La petite rade est faite au tour. Elle est modelée comme une double coupe, par le maître ouvrier qui boit la mer dans son verre. Des îles ciselées, en marbre rose ou en pierre bleue, selon les heures, sont posées sur l'eau, comme sur une table des aiguières. Elles ferment le petit port, et la falaise, à pic, le partage en deux. Les deux vasques sont pareilles, l'une devant l'autre, telle une grosse main d'homme à côté d'une main d'enfant ouverte: le port en miniature est logé dans la grosse main; et le doigt du milieu, c'est la jetée blanche.
Tout est bleu, bleu, bleu; et les pierres sont blanches. La neige n'est pas d'un blanc plus pur que ces pierres au soleil, entre la mer et le ciel bleus. Au fond, des collines pelées, à la base d'argile rouge, font la haie contre le vent.
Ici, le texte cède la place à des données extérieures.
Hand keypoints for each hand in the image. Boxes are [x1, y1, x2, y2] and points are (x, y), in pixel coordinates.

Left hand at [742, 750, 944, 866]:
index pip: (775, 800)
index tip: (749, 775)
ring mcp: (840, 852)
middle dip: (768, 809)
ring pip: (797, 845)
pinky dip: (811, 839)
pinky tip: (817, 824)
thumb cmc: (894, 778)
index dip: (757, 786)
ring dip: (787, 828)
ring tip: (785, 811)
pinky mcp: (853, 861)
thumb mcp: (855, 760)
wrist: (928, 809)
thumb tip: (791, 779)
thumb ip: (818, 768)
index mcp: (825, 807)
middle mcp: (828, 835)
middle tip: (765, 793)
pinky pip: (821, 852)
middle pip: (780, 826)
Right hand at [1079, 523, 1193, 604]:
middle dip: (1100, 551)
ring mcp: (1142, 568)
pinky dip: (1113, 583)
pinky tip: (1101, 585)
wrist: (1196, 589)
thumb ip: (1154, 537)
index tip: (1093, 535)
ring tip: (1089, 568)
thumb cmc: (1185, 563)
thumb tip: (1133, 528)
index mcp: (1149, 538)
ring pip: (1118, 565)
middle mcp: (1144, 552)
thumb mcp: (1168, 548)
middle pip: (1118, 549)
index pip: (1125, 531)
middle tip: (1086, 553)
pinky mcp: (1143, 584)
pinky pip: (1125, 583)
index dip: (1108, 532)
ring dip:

Tirées sur les galets, peintes en vert et en bleu, les barques semblent toutes neuves : le bordage, on dirait du sel. Large et long, le quai serpente suivant la courbe de la mer, qui clapote. Toutes les façades sont blanches rehaussées d'un filet ou bleu ou vert. Le quai est une promenade, où ne musent que deux ou trois bons vieux : ils sont bien cuits, le soleil leur a mis sur la peau une peau d'oignon mûr; parfois ils devisent, et parfois ils se taisent; ils causent, de l'œil; et ils se comprennent, branlant du menton, en disant : — Ho-ou ! Les eucalyptus et les tamaris font de longues ombres minces, comme feuilles de sauge. On n'entend pas parler. Les chiens n'aboient pas. Les filets sèchent au soleil, réseau d'or noir, magnifique dentelle; des pêcheurs accroupis les réparent, jambes et pieds nus. On sent un parfum très fin de goudron.
A l'horizon de terre, les montagnes sont noires de pins. Et sur le rivage, descendent jusque dans la vague les collines du vert le plus gris: elles sont tapissées d'immortelles laiteuses; c'est la culture du pays, une plante humble comme une mousse, mais qui a une odeur de thym et d'aromate.